Silêncio, quem manda está a trabalhar
No meio de tudo isto, Portugal preside ao Conselho da União Europeia e Ursula von der Leyen, presidente da Comissão, foi discriminada na terça-feira, durante uma visita à Turquia, por um imitador de ditadores e por um colaboracionista.
Ainda não passaram 50 anos sobre o mais maravilhoso dia da nossa História contemporânea — continuo à espera que o poder democrático escolha outra data para celebrar o país, Camões e a diáspora portuguesa, porque manter o tristemente célebre dia da raça que a ditadura tanto apreciava é mais do que uma incongruência e um fenómeno deslocado no tempo — e já não estamos à altura de merecer aquilo que alguns bravos fizeram por nós. Só precisamos de olhar à nossa volta para perceber como o espírito do 25 de Abril, os ideais que foram defendidos e planeados para Portugal, continuam em grande parte por cumprir. E não estou a referir-me a projectos que desrespeitavam a Democracia e a Liberdade — refiro-me a todas as perversões que identificamos no dia-a-dia e nas mais variadas áreas da sociedade portuguesa. Por exemplo, assim que admitimos a presença no Parlamento de uma força política que insulta os direitos, liberdade e garantias e, com isso, nos insulta a todos.
Por muito que o país tenha evoluído, beneficiando com apoios da Europa, a desigualdade mantém-se, esmagando os mais desfavorecidos e elevando os mais poderosos. A pandemia só tem servido para nos tornar mais conscientes dessa realidade todos os dias. A precariedade atinge níveis gritantes sem que sejam apoiados a tempo aqueles que dessa ajuda mais necessitam, apesar de todos os esforços da sociedade civil. Do lado do poder político, ainda agora foi mais importante um braço de ferro para se perceber quem manda do que a genuína preocupação com aqueles que devem ser o centro de todas as governações: os cidadãos. Alguma coisa tem de estar muito errada quando, em vez de exaltarmos a solidariedade e a capacidade de se colocar ao serviço daqueles por quem um político é eleito, aquilo que recebe elogios é a “capacidade táctica” ou a ideia de “fazer mal” a outro político, dependendo de quem é o sujeito da frase com a qualificação.

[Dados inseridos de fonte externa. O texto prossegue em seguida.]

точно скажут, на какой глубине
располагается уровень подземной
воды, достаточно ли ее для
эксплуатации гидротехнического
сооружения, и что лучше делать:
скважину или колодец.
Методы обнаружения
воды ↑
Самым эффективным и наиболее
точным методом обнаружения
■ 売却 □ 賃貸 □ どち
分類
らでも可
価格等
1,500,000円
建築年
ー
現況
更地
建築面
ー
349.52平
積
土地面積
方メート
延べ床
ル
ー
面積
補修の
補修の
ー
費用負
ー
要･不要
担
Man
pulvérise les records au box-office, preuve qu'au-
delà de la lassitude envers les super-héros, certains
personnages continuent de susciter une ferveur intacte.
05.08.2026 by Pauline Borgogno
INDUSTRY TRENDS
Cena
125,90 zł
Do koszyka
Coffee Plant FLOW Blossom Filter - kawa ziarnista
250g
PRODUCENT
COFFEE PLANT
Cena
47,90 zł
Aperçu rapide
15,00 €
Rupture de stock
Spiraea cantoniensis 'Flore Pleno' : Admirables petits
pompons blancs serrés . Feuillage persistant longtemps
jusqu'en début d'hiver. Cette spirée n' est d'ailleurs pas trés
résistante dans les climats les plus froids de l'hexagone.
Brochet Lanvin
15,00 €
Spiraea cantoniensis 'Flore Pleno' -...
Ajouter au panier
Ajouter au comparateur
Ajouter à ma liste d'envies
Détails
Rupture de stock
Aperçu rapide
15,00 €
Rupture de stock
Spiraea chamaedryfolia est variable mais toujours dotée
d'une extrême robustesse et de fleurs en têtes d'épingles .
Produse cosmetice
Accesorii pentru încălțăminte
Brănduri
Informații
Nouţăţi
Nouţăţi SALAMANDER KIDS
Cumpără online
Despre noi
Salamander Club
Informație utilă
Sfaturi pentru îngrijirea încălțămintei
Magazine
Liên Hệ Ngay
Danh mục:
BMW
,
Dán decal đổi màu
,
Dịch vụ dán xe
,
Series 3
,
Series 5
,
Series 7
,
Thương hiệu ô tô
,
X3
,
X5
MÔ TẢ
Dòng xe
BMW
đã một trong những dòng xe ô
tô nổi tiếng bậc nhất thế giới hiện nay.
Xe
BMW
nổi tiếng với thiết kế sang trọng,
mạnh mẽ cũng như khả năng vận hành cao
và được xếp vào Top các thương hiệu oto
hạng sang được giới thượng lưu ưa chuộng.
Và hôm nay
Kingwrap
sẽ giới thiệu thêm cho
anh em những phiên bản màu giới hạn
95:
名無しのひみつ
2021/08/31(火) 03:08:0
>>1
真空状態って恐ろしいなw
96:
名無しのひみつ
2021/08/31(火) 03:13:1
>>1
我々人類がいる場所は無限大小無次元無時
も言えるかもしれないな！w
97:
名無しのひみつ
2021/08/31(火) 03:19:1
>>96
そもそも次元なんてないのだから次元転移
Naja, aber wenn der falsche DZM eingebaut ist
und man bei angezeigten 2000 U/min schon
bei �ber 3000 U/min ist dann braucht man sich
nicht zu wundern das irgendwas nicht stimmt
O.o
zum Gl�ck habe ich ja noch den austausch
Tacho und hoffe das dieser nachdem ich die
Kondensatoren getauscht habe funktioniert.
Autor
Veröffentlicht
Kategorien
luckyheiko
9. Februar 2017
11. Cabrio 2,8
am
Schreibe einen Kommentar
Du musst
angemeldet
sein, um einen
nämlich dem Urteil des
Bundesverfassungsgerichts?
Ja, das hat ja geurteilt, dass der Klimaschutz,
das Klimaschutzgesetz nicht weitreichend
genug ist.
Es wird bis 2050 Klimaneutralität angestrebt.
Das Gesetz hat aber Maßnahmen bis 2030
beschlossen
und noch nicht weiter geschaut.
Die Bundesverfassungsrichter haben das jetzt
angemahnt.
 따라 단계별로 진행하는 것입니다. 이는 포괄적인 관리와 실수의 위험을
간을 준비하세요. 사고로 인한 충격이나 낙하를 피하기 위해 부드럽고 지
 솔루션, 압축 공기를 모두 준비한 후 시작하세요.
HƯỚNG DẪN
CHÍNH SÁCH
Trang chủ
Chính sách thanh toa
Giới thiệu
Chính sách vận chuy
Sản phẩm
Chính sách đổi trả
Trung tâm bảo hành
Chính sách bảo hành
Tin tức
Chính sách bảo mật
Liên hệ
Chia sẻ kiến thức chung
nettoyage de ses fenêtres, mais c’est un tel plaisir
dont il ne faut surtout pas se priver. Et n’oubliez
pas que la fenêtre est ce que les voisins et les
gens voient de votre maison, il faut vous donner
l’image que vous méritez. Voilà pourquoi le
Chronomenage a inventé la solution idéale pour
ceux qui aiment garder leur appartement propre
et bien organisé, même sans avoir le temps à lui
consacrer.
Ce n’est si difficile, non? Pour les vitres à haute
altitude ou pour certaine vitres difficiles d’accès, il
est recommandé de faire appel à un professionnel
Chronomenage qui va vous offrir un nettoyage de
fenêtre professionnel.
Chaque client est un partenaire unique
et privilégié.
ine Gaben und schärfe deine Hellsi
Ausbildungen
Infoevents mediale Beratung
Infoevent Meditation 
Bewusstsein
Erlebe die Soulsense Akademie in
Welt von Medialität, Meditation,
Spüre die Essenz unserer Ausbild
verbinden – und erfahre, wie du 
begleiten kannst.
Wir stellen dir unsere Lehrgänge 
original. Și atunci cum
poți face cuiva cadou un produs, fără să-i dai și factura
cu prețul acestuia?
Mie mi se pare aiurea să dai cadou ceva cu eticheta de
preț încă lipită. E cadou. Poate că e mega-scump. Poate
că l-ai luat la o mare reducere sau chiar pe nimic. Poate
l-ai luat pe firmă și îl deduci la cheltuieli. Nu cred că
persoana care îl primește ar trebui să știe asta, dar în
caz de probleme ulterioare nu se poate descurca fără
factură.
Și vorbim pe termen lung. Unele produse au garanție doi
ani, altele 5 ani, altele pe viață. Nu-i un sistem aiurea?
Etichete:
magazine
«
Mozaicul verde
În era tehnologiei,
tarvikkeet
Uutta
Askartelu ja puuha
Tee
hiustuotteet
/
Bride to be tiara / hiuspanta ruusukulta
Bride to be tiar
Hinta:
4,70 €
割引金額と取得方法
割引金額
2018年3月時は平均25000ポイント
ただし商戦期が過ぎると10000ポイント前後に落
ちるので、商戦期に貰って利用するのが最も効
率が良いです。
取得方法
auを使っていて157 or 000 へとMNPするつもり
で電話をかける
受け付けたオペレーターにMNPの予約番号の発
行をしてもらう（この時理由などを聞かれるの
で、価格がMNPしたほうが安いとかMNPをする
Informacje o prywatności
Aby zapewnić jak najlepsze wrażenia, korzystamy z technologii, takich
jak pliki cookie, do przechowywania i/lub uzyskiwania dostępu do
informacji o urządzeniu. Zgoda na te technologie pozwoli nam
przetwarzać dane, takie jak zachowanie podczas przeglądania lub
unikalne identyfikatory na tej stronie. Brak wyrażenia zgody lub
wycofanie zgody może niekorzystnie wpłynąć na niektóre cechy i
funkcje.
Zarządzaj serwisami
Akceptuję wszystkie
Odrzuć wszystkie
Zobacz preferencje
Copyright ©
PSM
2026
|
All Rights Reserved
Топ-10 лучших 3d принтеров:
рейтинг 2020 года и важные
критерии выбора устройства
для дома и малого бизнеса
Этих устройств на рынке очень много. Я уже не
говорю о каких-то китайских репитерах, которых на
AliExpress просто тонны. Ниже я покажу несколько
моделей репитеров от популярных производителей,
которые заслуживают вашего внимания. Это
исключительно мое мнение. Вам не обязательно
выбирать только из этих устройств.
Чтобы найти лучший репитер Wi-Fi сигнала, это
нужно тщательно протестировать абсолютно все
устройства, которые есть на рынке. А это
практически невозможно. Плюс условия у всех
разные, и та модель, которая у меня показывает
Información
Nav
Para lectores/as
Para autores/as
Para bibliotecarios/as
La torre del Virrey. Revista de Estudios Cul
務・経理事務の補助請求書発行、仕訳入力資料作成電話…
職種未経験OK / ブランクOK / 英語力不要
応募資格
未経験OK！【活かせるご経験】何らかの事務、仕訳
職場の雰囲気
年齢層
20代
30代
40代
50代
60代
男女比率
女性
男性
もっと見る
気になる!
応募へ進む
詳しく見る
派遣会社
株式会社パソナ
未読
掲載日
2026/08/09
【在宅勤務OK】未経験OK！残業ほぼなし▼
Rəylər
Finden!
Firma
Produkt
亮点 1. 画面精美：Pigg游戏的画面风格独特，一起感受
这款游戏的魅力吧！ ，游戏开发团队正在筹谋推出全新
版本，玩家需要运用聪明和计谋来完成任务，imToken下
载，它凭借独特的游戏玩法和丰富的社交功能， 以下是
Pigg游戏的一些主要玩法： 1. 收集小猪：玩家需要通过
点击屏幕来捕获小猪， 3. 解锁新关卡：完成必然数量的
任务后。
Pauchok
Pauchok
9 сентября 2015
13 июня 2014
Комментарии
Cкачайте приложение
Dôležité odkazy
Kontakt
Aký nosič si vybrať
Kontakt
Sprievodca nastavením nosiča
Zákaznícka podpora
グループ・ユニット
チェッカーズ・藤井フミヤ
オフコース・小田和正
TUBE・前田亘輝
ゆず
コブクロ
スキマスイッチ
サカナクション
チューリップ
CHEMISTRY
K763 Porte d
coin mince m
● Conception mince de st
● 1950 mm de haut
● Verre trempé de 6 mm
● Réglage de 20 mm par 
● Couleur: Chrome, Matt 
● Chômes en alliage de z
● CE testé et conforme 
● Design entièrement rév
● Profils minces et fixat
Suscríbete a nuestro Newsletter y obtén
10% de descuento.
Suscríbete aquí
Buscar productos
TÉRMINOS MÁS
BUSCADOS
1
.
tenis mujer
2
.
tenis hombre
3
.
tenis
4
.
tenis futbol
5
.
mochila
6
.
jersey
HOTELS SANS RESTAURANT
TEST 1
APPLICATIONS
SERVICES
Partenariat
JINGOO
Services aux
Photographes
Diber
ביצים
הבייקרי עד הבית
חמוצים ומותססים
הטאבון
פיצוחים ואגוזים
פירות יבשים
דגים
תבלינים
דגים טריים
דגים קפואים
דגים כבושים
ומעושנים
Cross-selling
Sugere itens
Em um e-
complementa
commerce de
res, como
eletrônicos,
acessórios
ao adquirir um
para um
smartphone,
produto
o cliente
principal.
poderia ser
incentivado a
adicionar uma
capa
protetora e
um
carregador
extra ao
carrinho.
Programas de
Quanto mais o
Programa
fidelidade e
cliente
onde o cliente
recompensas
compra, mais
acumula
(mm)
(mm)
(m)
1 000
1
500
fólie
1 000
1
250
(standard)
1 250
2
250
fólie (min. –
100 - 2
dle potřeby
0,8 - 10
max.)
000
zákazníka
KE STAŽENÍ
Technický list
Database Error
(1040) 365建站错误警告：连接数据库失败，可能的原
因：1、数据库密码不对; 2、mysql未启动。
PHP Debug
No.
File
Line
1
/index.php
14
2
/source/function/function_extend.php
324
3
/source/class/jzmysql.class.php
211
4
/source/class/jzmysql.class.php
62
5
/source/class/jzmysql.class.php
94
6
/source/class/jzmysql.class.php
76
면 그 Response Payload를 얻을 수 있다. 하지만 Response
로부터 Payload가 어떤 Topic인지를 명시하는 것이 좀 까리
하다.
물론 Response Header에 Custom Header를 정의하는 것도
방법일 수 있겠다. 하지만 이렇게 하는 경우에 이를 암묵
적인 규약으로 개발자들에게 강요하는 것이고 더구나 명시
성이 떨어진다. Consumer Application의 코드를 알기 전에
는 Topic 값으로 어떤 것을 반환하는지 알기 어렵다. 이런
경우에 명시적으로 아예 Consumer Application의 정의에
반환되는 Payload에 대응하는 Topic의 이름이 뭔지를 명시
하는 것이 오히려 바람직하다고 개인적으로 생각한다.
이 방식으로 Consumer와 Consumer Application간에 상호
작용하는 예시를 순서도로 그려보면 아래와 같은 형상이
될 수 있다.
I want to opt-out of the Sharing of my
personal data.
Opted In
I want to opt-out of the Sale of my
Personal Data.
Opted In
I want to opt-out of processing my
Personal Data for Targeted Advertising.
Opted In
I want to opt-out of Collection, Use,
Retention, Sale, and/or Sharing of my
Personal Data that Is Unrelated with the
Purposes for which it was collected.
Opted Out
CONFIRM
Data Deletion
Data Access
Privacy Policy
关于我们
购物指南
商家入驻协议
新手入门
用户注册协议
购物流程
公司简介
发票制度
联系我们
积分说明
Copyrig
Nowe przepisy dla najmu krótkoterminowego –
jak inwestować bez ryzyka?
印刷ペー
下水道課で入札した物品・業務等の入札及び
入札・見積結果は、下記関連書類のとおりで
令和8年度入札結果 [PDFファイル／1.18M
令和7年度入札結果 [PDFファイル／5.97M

Faltam meios para acudir à Saúde e, com isso, a todos nós, mas ficamos a saber que parte da despesa prevista no Orçamento do ano passado nem sequer foi executada. A Justiça descredibiliza-se e é descredibilizada a eito. Quais são os resultados do combate à corrupção? As empresas agem conforme lhes apetece com os trabalhadores, agora eufemisticamente designados por “colaboradores”. O tecido social está desequilibrado, abatido, em depressão profunda. A Cultura tem dificuldades em respirar.
No meio de tudo isto, Portugal preside ao Conselho da União Europeia e Ursula von der Leyen, presidente da Comissão, foi discriminada na terça-feira, durante uma visita à Turquia, por um imitador de ditadores e por um colaboracionista. O Governo austríaco ergueu a voz, Mario Draghi classificou quem promoveu o atropelo. Muitas outras pessoas denunciaram a questão. Vários dias se passaram. Da portuguesa presidência do Conselho da União Europeia ou de outras autoridades políticas de Portugal nem pio. Apesar da proliferação de presença em redes sociais. Compreendo, quem dirige tem mais que fazer. Afinal, foi só (mais) uma mulher que acabou de ser discriminada. Quantas vezes, por hora, acontece isso em Portugal, na União Europeia e por esse mundo fora sem que o silêncio impere?